Runs a map reduce operation for ranging from the integers 'begin' to 'end'.

When run single threaded, is equivalent to

T acc;
for(size_t i = begin; i < end; ++i) {
  acc = n(i, acc);
}
return acc;

Example:

// performs an inner product of 'a' and 'b'
double vec_proc(const std::vector<double>& a,
                const std::vector<double>& b) {

  double result = fold_reduce(0, a.size(), [&](size_t i, double& acc) {
                        acc += a[i] * b[i];
                        return acc;
                  }, 0.0);
  return result;
}

Parameters

begin	The beginning integer of the for loop
end	The ending integer of the for loop
fn	The function to run. The function must take a single size_t argument which is a current index.

Definition at line 158 of file lambda_omp.hpp.

get_parfor_thread_pool()

thread_pool& turi::get_parfor_thread_pool

(

)

Returns the thread pool dedicated for running parallel for jobs.

in_parallel()

void turi::in_parallel ( const std::function< void(size_t thread_id, size_t num_threads)> &  fn )

inline

Runs a provided function in parallel, passing the function the thread ID and the number of threads. The thread ID is always between 0 and #threads - 1.

in_parallel([&](size_t thrid, size_t num_threads) {
                 std::cout << "Thread " << thrid << " out of "
                           << num_threads << "\n";
               });

Parameters

fn	The function to run. The function must take two size_t arguments: the thread ID and the number of threads.

Definition at line 35 of file lambda_omp.hpp.

parallel_for() [1/2]

template<typename FunctionType >

void turi::parallel_for	(	size_t	begin,
		size_t	end,
		const FunctionType &	fn
	)

Runs a parallel for ranging from the integers 'begin' to 'end'.

When run single threaded, is equivalent to

for(size_t i = begin; i < end; ++i) {
  fn(i);
}

Example:

// performs an element wise multiplication of 'a' and 'b'
std::vector<double> vec_multiple(const std::vector<double>& a,
                                 const std::vector<double>& b) {
  std::vector<double> ret(a.size(), 0); // allocate the return object

  parallel_for(0, a.size(), [&](size_t i) {
                 ret[i] = a[i] * b[i];
               });

  return ret;
}

Parameters

begin	The beginning integer of the for loop
end	The ending integer of the for loop
fn	The function to run. The function must take a single size_t argument which is a current index.

Definition at line 93 of file lambda_omp.hpp.

parallel_for() [2/2]

template<typename RandomAccessIterator , typename FunctionType >

void turi::parallel_for ( RandomAccessIterator  iter_begin, RandomAccessIterator  iter_end, const FunctionType &  fn, std::random_access_iterator_tag  = typename std::iterator_traits<RandomAccessIterator>::iterator_category()  )

inline

Runs a parallel for over a random access iterator range.
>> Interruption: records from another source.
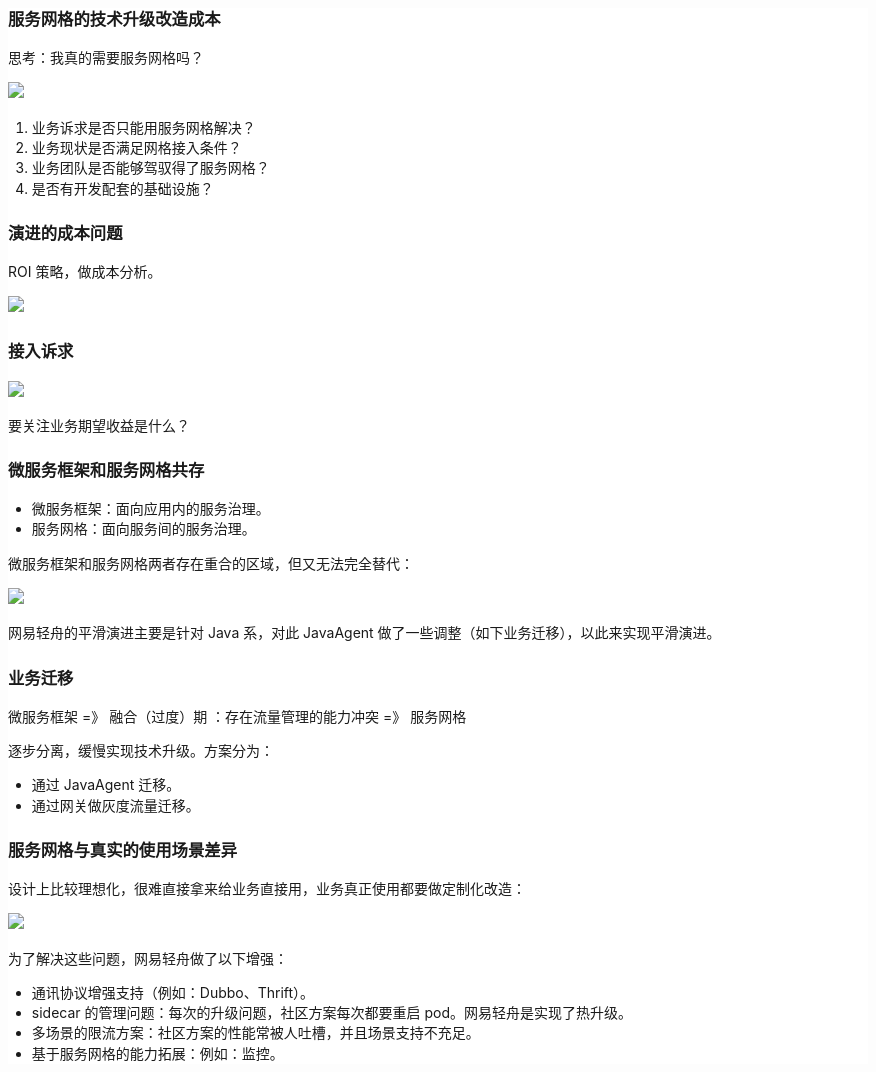 ### 服务网格的技术升级改造成本

思考：我真的需要服务网格吗？

![](https://image.eddycjy.com/dcf816fe7054b0a74c353321030b73ce.jpeg)

1. 业务诉求是否只能用服务网格解决？
2. 业务现状是否满足网格接入条件？
3. 业务团队是否能够驾驭得了服务网格？
4. 是否有开发配套的基础设施？

### 演进的成本问题

ROI 策略，做成本分析。

![](https://image.eddycjy.com/b06e00b230527202d3420d52eb4760e1.jpeg)

### 接入诉求

![](https://image.eddycjy.com/74cde9d40b00ceea6d10db88ce9a1512.jpeg)

要关注业务期望收益是什么？

### 微服务框架和服务网格共存

- 微服务框架：面向应用内的服务治理。
- 服务网格：面向服务间的服务治理。

微服务框架和服务网格两者存在重合的区域，但又无法完全替代：

![](https://image.eddycjy.com/46bf4496d08a7627f25dbf5588cfbfd4.jpeg)

网易轻舟的平滑演进主要是针对 Java 系，对此 JavaAgent 做了一些调整（如下业务迁移），以此来实现平滑演进。

### 业务迁移

微服务框架 =》 融合（过度）期 ：存在流量管理的能力冲突 =》 服务网格

逐步分离，缓慢实现技术升级。方案分为：
- 通过 JavaAgent 迁移。
- 通过网关做灰度流量迁移。

### 服务网格与真实的使用场景差异

设计上比较理想化，很难直接拿来给业务直接用，业务真正使用都要做定制化改造：

![](https://image.eddycjy.com/8478ec28fa40c5f169aa51aa9b461b1d.jpeg)

为了解决这些问题，网易轻舟做了以下增强：
- 通讯协议增强支持（例如：Dubbo、Thrift）。
- sidecar 的管理问题：每次的升级问题，社区方案每次都要重启 pod。网易轻舟是实现了热升级。
- 多场景的限流方案：社区方案的性能常被人吐槽，并且场景支持不充足。
- 基于服务网格的能力拓展：例如：监控。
When run single threaded, is equivalent to

RandomAccessIterator iter = begin;
while (iter != end) {
  fn(*iiter);
  ++end;
}

Example:

// squares each element of the vector in place
void square(std::vector<double>& v) {
  parallel_for(v.begin(), v.end(), [&](double& d) {
                 d = d * d;
               });

}

Parameters

begin	The beginning integer of the for loop
end	The ending integer of the for loop
fn	The function to run. The function must take a single size_t argument which is a current index.

Definition at line 229 of file lambda_omp.hpp.